> Page text
= Beginning of Section =

2. This would require minimal changes to the report parser as
Python's SAX2 parser differentiates between standard xml tags
and namespace-qualified tags. The primary GRParser markup
would only contain the primary report definition tags (with
the transformation layout tags). The parser would be
instructed to simply pass the namespace-qualified tags through
as some generic (yet-to-be-created) GObject, a GObject that
the report engine knows to ignore during processing, and pass
through unchanged when outputting.
3. GNUe Designer would not simply ignore the namespace GObject,
but would know how to interpret these and visually layout the
report design on the screen. The existing GObject code in
Designer could also still be used since the complete report
is a standard GObject tree (albeit some GObjects are ignored
by the report engine.)
4. The xmlns="GNUe:Reports:xxxx" implicitly provides a standard
naming system for various report formats. Of course, GNUe, the
ERP application, will probably only have one format (which, of
course, would be the format that GNUe Designer would design
against.) But other layouts would still be possible/easy to
implement.

= End of Section =

> Dataset items

= Beginning of Section =

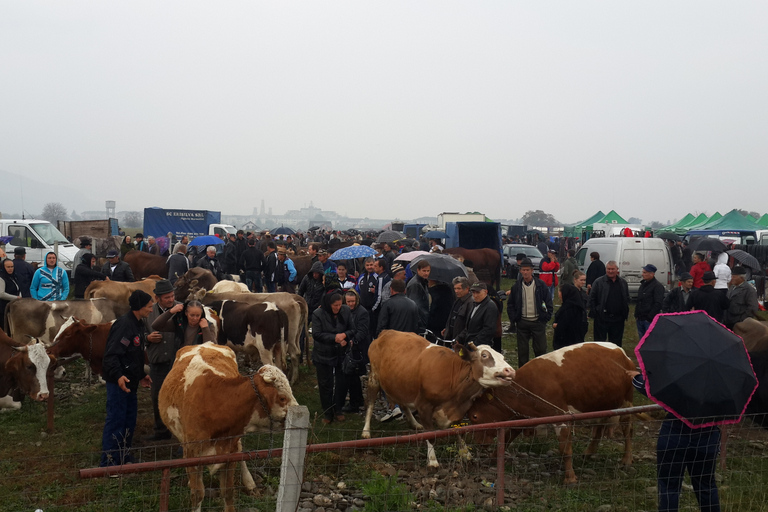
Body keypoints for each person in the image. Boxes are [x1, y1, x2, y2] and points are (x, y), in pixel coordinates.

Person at [629, 370, 722, 512]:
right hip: (707, 435)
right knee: (706, 486)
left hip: (675, 433)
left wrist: (636, 378)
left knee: (669, 487)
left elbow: (653, 389)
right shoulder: (719, 378)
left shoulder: (679, 369)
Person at [100, 290, 153, 467]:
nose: (151, 310)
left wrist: (141, 375)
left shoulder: (139, 324)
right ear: (139, 307)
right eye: (149, 306)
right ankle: (109, 462)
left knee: (129, 420)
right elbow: (112, 355)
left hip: (131, 381)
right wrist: (119, 376)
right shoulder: (124, 325)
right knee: (116, 419)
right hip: (119, 383)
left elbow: (133, 355)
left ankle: (124, 455)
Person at [143, 279, 180, 441]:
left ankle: (181, 434)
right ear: (157, 298)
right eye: (167, 297)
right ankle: (161, 431)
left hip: (177, 362)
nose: (171, 300)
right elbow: (137, 334)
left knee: (180, 398)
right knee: (157, 396)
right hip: (157, 361)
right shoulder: (148, 312)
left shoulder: (182, 309)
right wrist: (147, 338)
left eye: (172, 296)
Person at [312, 292, 355, 424]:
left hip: (341, 353)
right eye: (335, 305)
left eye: (340, 305)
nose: (338, 308)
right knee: (326, 384)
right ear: (329, 304)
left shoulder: (346, 311)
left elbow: (352, 329)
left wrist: (345, 337)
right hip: (323, 353)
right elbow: (317, 334)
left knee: (341, 383)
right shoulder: (318, 314)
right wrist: (334, 338)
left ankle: (338, 409)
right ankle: (328, 411)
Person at [507, 258, 553, 366]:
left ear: (532, 270)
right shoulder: (516, 287)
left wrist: (545, 317)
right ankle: (524, 374)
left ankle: (540, 371)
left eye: (528, 270)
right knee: (522, 352)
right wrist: (514, 318)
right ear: (520, 271)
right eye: (523, 270)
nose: (525, 272)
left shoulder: (541, 285)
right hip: (522, 322)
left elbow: (548, 302)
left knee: (541, 350)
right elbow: (510, 304)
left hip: (538, 322)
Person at [589, 260, 629, 346]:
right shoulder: (598, 282)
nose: (610, 271)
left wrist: (624, 313)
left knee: (616, 344)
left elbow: (626, 298)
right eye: (608, 269)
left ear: (617, 269)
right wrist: (596, 311)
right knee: (600, 344)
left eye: (613, 269)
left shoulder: (622, 283)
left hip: (618, 319)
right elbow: (592, 298)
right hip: (602, 318)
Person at [342, 290, 368, 413]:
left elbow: (362, 331)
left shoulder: (362, 313)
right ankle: (357, 399)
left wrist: (353, 341)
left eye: (352, 301)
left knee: (352, 376)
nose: (350, 304)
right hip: (347, 347)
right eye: (348, 302)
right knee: (352, 376)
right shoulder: (344, 311)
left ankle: (354, 403)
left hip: (357, 349)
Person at [456, 282, 497, 348]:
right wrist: (460, 338)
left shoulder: (490, 306)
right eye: (473, 293)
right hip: (469, 344)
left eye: (478, 293)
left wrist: (475, 343)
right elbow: (469, 327)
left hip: (480, 347)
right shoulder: (474, 304)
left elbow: (488, 330)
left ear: (485, 292)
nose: (475, 295)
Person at [552, 283, 588, 350]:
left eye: (560, 292)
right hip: (577, 343)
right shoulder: (579, 307)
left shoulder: (568, 310)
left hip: (566, 345)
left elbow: (564, 326)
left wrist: (556, 325)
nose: (559, 294)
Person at [634, 264, 665, 339]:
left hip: (648, 320)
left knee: (649, 340)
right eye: (643, 272)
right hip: (640, 318)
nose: (642, 274)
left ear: (652, 274)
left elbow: (658, 303)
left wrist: (649, 317)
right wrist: (636, 314)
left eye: (645, 272)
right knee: (641, 340)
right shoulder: (643, 285)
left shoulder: (658, 286)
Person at [406, 260, 431, 333]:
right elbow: (415, 305)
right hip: (418, 323)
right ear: (418, 270)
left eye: (428, 271)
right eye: (424, 271)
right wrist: (420, 323)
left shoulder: (422, 282)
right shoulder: (416, 284)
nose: (426, 273)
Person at [0, 258, 21, 326]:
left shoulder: (13, 277)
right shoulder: (1, 278)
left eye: (12, 267)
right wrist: (16, 298)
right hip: (3, 308)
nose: (10, 269)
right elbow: (1, 294)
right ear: (3, 267)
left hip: (13, 307)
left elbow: (18, 289)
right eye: (8, 267)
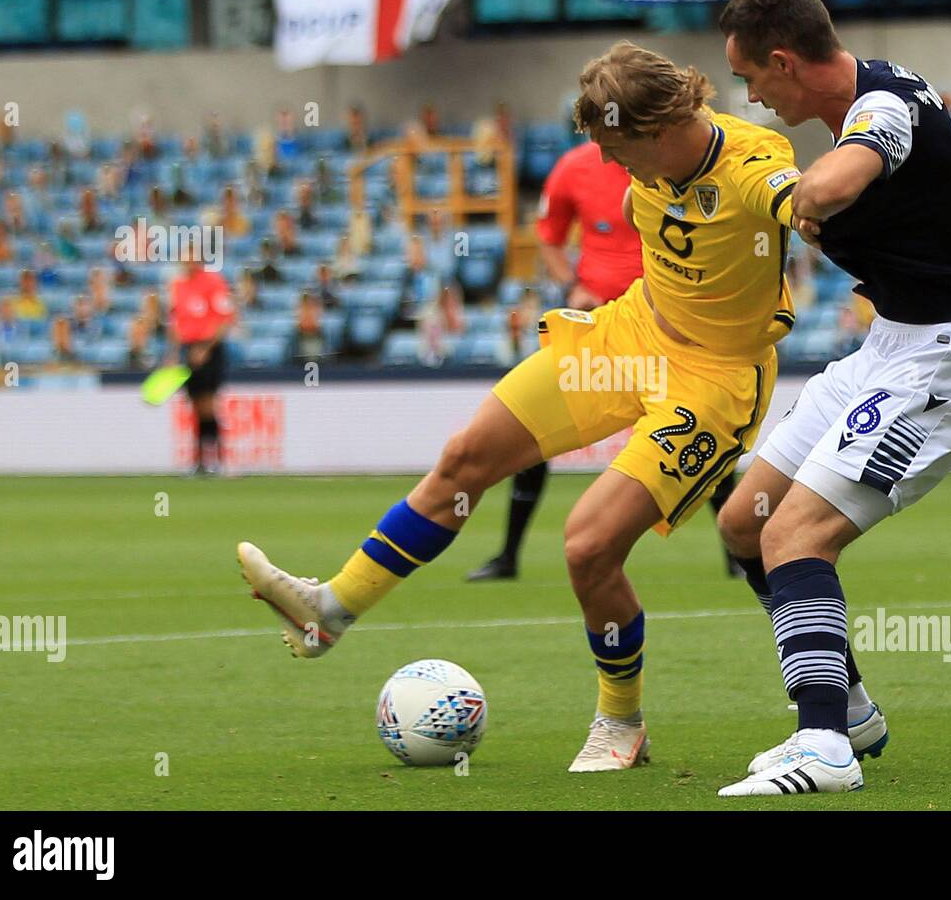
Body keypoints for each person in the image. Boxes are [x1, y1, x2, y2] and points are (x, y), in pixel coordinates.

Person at [237, 41, 803, 775]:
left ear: (659, 132)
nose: (607, 165)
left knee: (588, 546)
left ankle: (621, 723)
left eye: (614, 148)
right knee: (466, 459)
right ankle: (331, 610)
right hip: (630, 332)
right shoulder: (649, 167)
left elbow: (806, 200)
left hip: (713, 381)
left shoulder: (756, 166)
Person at [714, 0, 951, 797]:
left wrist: (804, 199)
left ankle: (824, 748)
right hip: (887, 348)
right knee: (747, 523)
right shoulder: (865, 100)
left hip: (941, 359)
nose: (751, 94)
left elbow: (838, 182)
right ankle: (846, 711)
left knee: (795, 537)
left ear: (783, 61)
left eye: (750, 77)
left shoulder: (882, 106)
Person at [468, 140, 742, 583]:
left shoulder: (675, 161)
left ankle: (736, 553)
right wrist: (573, 285)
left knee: (695, 431)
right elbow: (549, 240)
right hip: (599, 328)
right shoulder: (572, 169)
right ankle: (508, 556)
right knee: (537, 428)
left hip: (665, 329)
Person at [168, 250, 236, 475]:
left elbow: (224, 318)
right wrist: (174, 353)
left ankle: (219, 459)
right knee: (195, 406)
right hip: (189, 350)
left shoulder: (213, 282)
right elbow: (177, 322)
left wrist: (205, 348)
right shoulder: (178, 285)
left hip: (209, 350)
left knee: (208, 404)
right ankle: (198, 462)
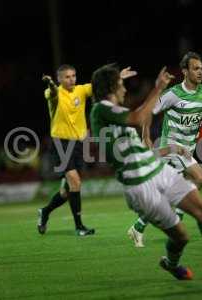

= End of Section =

> The problem
In the passage on the GNUe report parser, what would the parser be instructed to do with namespace-qualified tags?

> Answer to this problem
Pass them through as a generic, yet-to-be-created GObject that the report engine ignores during processing and passes through unchanged when outputting.